Indexation is a technique used to adjust the purchase price of an asset for inflation. This is important because inflation erodes the value of money over time, and it can result in a higher tax liability for long-term capital gains. Indexation benefit is available for LTCG on non-equity assets such as debt mutual funds, bonds, and real estate. However, the benefit of indexation for the calculation of LTCG on debt mutual funds has been eliminated by the Central govt for investments made on or after April 1, 2023.
For example, if you bought a bond for Rs 10,000 in 2010 and sold it in 2022 for Rs 15,000, your capital gain would be Rs. 5,000. However, if you factor in inflation, the purchase price of the bond in 2010 would be higher. Suppose the inflation rate for the period was 5%. In that case, the indexed cost of the bond would be Rs. 13,440, and the capital gain would be Rs. 1,560. The LTCG tax on this capital gain would be 10%, which is Rs. 156.
Tax Saving Strategies:
There are various tax-saving strategies that investors can use to reduce their tax liability on capital gains. One of these strategies is to invest in tax-saving instruments such as Equity-Linked Saving Scheme (ELSS) mutual funds and Public Provident Fund (PPF). ELSS funds have a lock-in period of three years, and investments in PPF are eligible for tax deductions under Section 80C of the Income Tax Act.
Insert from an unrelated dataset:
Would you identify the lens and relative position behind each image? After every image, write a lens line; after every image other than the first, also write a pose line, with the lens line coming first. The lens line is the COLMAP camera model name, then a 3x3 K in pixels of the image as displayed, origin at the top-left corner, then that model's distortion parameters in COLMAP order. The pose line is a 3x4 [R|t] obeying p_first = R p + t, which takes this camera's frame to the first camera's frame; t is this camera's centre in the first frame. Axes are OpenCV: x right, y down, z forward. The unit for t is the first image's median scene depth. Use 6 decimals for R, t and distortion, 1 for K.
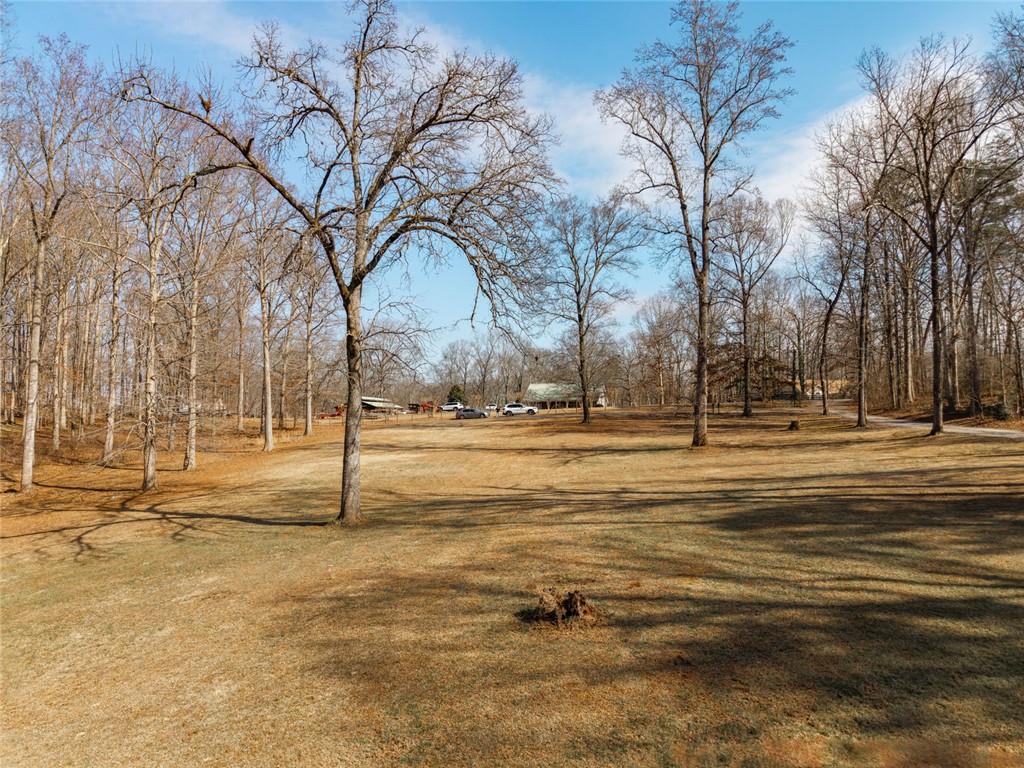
lens RADIAL K [[714.1, 0, 513.2], [0, 714.1, 387.6], [0, 0, 1]] dist [0.054512, 0.000638]
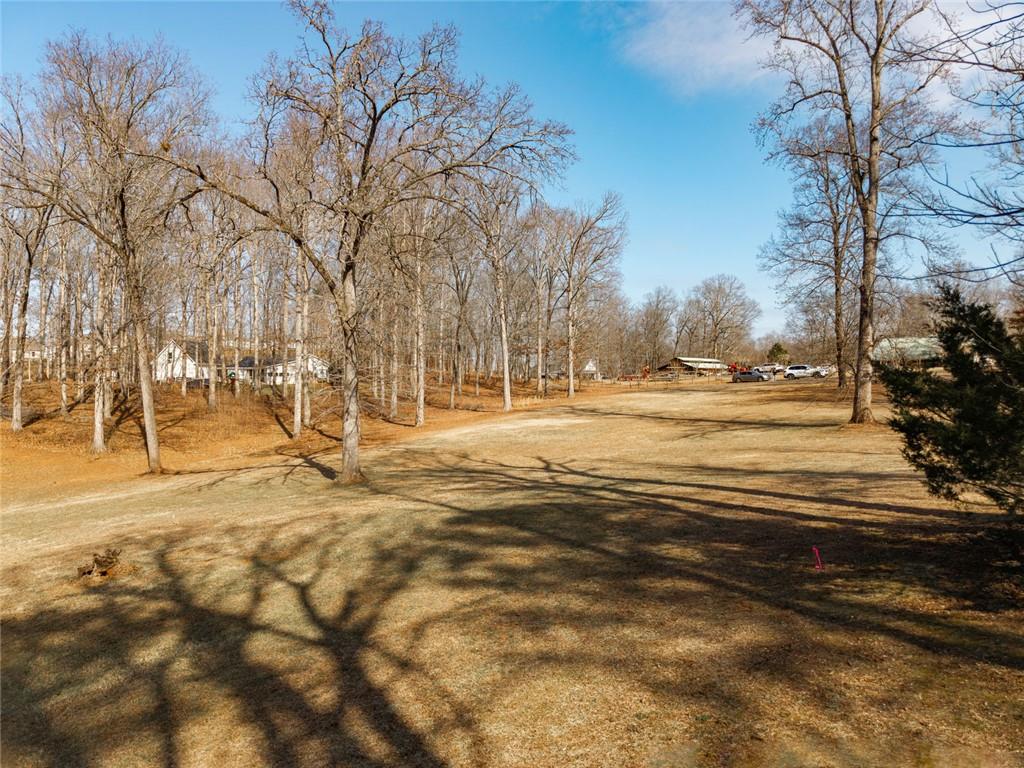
lens RADIAL K [[714.1, 0, 513.8], [0, 714.1, 383.2], [0, 0, 1]] dist [0.054512, 0.000638]
pose [[0.828330, 0.004029, -0.560226, 0.376841], [0.025442, 0.998672, 0.044800, -0.007123], [0.559663, -0.051363, 0.827127, 0.128711]]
Another strategy is to invest in tax-free bonds. These bonds are issued by government entities and pay interest that is tax-free. The capital gains from selling tax-free bonds are also tax-free.
Investing in the stock market can be a great way to grow your wealth, but it’s important to understand how gains from these investments are taxed in India. Beginners should be aware of the different tax rates for short-term and long-term capital gains, the tax deducted at source, and the benefits of indexation. By using tax-saving strategies, investors can reduce their tax liability and maximize their returns.